Stored dataset items
******************************

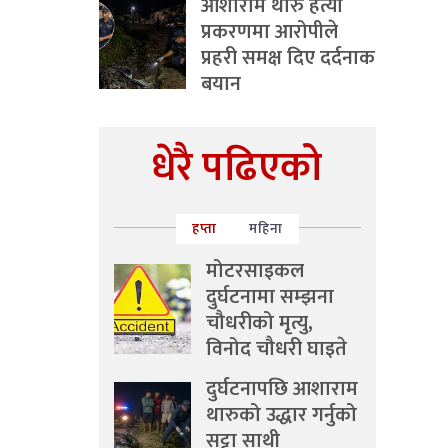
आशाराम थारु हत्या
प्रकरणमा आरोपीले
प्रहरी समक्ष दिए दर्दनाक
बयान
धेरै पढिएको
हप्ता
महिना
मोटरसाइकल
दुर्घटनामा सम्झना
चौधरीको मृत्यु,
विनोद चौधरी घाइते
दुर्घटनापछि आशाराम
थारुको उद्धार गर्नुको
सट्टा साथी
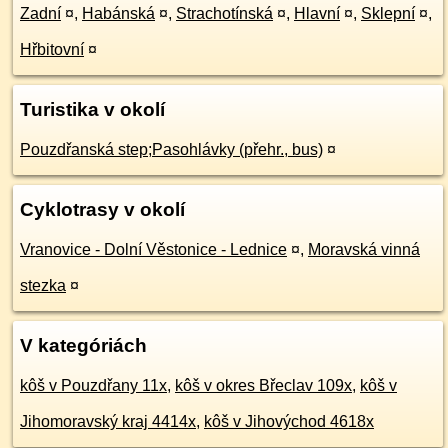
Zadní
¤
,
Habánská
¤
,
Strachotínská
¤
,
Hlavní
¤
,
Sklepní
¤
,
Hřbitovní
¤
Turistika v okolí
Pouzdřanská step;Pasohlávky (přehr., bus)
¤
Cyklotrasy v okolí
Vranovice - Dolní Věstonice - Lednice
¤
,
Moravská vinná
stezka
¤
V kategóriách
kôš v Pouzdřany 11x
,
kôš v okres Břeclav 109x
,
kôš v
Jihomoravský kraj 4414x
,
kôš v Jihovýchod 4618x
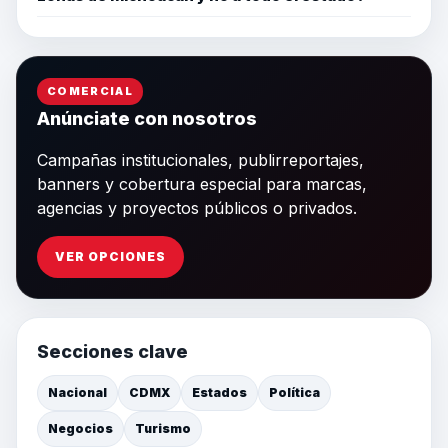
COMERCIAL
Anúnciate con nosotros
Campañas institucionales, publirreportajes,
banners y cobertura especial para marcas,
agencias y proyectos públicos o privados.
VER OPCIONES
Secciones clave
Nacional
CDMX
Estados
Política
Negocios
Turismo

******************************

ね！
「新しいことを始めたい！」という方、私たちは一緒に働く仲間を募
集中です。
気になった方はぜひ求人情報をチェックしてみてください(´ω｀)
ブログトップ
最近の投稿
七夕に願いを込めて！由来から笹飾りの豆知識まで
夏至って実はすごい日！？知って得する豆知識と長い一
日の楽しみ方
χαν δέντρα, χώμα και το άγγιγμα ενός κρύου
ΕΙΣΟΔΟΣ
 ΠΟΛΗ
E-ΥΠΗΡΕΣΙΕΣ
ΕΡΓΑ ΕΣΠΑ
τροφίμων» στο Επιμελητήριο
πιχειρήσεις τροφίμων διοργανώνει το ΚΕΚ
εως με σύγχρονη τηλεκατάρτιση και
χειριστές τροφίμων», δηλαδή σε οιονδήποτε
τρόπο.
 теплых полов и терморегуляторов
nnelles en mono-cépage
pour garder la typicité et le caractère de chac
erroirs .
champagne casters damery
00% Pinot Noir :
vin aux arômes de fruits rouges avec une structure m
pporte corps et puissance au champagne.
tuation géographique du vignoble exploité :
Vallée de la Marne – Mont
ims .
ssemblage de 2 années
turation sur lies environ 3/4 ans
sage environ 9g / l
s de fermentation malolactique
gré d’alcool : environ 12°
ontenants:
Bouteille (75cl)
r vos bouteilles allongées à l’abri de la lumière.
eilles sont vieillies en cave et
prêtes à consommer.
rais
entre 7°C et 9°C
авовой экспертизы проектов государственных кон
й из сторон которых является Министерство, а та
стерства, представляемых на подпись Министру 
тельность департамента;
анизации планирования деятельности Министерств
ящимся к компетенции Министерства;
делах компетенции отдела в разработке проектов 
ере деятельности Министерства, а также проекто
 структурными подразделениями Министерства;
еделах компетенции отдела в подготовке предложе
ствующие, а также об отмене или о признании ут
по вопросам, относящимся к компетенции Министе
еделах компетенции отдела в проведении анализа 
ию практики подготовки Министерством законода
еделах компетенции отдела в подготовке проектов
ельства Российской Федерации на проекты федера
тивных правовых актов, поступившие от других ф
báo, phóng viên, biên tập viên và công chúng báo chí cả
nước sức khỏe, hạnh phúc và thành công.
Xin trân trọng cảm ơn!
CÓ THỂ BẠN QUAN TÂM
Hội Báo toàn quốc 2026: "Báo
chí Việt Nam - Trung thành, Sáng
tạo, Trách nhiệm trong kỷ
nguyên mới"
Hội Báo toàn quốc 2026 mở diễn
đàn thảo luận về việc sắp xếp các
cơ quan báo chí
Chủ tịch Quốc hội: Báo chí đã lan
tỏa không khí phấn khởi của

******************************

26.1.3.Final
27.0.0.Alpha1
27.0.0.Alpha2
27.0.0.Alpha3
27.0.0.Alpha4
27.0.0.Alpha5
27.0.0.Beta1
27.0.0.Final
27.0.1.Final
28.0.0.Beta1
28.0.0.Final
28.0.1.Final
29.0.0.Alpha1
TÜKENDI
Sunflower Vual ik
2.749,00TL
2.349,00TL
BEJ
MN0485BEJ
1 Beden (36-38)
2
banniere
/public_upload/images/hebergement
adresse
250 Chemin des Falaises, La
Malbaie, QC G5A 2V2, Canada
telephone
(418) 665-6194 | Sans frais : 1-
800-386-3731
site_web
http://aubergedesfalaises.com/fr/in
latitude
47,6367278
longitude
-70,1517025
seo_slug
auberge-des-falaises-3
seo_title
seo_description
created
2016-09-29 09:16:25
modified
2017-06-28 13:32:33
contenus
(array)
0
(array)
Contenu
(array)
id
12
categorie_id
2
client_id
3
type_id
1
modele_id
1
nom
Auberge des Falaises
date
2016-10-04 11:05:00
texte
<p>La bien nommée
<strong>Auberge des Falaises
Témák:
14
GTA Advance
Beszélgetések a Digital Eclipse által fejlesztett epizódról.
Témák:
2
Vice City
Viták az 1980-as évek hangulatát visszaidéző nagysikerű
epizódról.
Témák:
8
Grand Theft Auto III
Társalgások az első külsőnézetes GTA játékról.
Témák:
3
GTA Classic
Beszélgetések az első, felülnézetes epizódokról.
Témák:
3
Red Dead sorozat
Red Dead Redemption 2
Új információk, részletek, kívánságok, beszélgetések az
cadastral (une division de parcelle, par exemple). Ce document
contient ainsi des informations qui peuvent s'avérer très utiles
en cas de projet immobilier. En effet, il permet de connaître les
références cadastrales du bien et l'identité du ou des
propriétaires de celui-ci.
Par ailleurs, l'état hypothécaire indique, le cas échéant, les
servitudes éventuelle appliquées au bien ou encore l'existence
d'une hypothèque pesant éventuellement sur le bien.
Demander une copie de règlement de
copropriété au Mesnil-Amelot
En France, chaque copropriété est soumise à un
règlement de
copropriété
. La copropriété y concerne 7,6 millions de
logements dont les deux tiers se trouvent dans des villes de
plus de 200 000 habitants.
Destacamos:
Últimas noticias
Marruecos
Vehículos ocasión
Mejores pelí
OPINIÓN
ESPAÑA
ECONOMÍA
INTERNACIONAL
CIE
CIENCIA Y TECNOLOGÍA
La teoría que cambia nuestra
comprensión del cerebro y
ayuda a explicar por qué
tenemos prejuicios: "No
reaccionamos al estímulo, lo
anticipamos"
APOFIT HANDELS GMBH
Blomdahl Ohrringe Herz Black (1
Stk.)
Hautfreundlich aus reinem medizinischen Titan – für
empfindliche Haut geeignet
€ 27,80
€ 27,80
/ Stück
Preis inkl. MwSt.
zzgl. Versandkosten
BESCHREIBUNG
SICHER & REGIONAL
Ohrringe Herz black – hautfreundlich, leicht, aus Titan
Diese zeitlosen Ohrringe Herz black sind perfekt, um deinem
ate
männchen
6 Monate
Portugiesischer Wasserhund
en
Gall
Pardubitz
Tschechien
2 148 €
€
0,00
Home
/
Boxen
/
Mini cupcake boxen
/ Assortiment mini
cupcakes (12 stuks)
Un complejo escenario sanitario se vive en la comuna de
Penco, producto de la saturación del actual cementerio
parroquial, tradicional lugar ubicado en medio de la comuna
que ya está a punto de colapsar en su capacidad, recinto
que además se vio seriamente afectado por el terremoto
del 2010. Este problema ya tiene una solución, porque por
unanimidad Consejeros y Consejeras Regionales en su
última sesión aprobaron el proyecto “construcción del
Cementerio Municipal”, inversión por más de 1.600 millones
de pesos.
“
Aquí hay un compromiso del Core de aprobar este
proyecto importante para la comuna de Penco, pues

******************************

** Prompt **
Give the count of lines in the records that contain "epizódról", and no other text.

** Written solution **
2